- 2 pounds (907g) boneless, skinless chicken thighs, cut in 2” pieces
- 3 tablespoons (45ml) lemon juice
- 3 teaspoons Surya Salt
- 1 tablespoon, plus 2 teaspoons Garam Masala
- 1½ teaspoons Pahadi Pink Garlic powder
- ¾ teaspoon Basiya Ginger powder
- 2 (150g) medium-to-large shallots, thinly sliced
- ½ cup (118ml) canola oil, or other neutral oil
- 1 (250g) white onion, finely diced
- 2 to 3 (275g) plum tomatoes, finely chopped
- 1 to 2 teaspoons Byadgi Chilli powder
- 1½ teaspoons ground Nandini Coriander
- 1 teaspoon ground Jodhana Cumin
- ½ teaspoon Pragati Turmeric
- ½ cup (113g) plain, full-fat yogurt (not Greek), plus more for serving
- 10 to 12 (150g) Jimmy Nardello peppers or 4 (400g) medium Yukon gold potatoes, peeled and quartered
- 2 teaspoons kasuri methi, optional
- Small handful chopped cilantro, for garnishing
- Steamed rice or roti, for serving
Ingredients
Methods
- Combine the chicken, 2 tablespoons (30ml) lemon juice, 1½ teaspoons salt, 1 tablespoon garam masala, garlic powder, and ginger powder in a bowl. Toss to coat the chicken evenly in the spices, cover, and refrigerate for at least 1 hour, up to overnight.
- To make the fried shallot topping, heat the canola oil in a Dutch oven or large, heavy-bottomed pot over medium-high heat. When shimmering, add half of the shallots, and fry, stirring occasionally, until light golden, 3 to 5 minutes. Using a slotted spoon, transfer the fried shallots to a paper towel-lined plate. Repeat with the remaining half of the shallots, reserving the pot with the oil.
- Return the pot with the oil to medium heat. Add the onions and 1 teaspoon salt, and cook, stirring occasionally, until the onions soften and start to caramelize, 8 to 12 minutes. Add the tomatoes, chilli powder, coriander, cumin, turmeric, the remaining 2 teaspoons garam masala, and ¼ cup water, and cook, stirring frequently, until the tomatoes break down and the oil starts to separate, 7 to 10 minutes. Add the yogurt one big spoonful at a time, stirring to incorporate before adding more.

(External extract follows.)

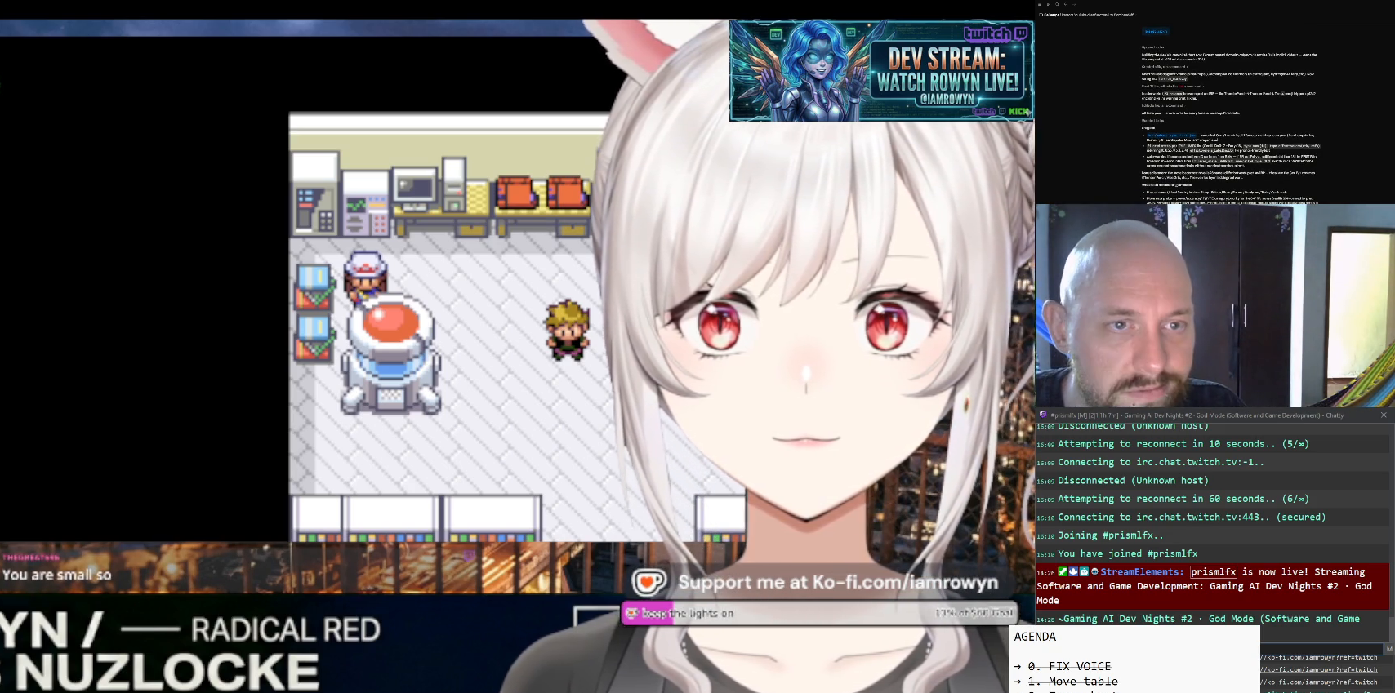
{"buttons": ["DPAD_DOWN"], "events": []}
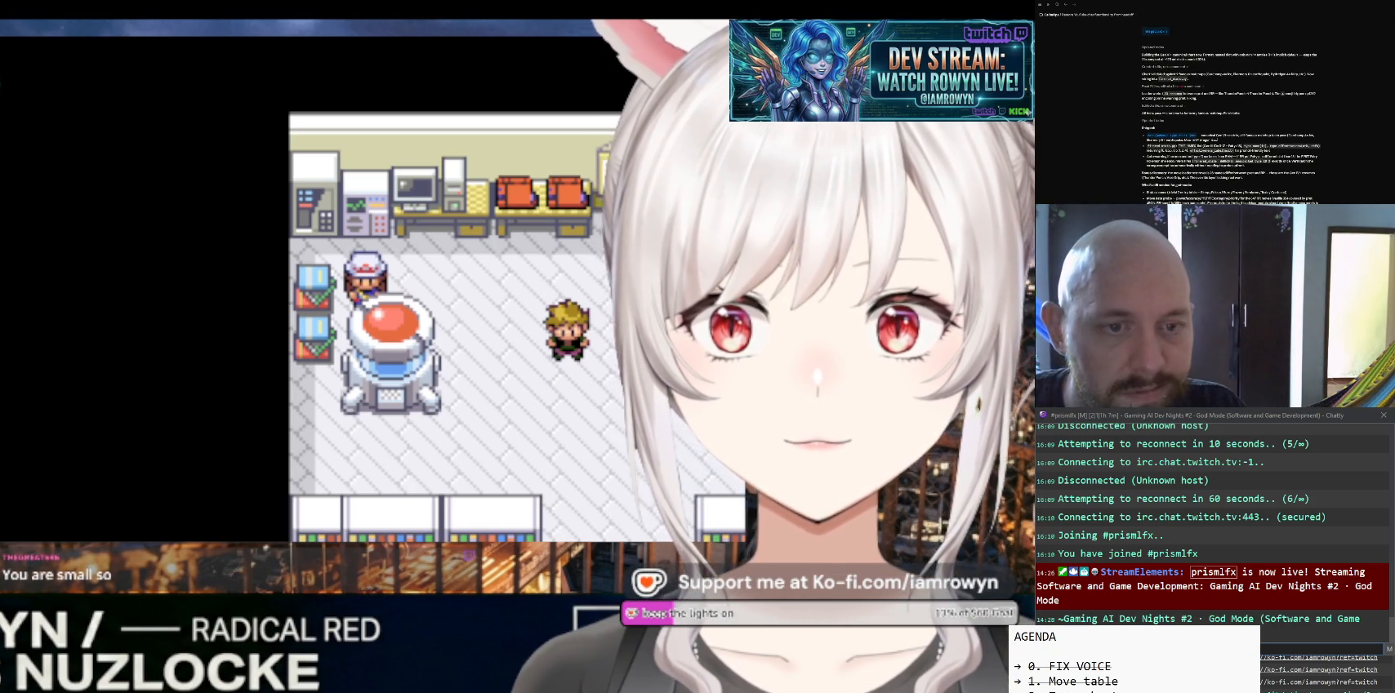
{"buttons": ["DPAD_DOWN"], "events": []}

- Then, add the marinated chicken, stir to coat in the tomato-onion mixture, and cook, stirring frequently, until the chicken loses its raw appearance and turns opaque, 4 to 7 minutes. Add the Jimmy Nardello peppers, the remaining ½ teaspoon salt, and ⅓ cup water, stir, and bring to a simmer (if using potatoes, add the potatoes and increase the water to ⅔ cup total). Cover and cook, stirring occasionally, until the chicken—and potatoes, if using—is cooked through and easily pulls apart with a fork, 30 to 35 minutes (if the gravy starts to get too thick, you can add a couple tablespoons of water while the chicken is cooking).
- To finish, rub the kasuri methi between your palms before stirring it into the curry. Add the remaining 1 tablespoon (15ml) lemon juice, taste and season with more salt and/or lemon juice, if necessary. Garnish with chopped cilantro and reserved fried shallots. Serve with steamed rice or roti, plus more yogurt on the side.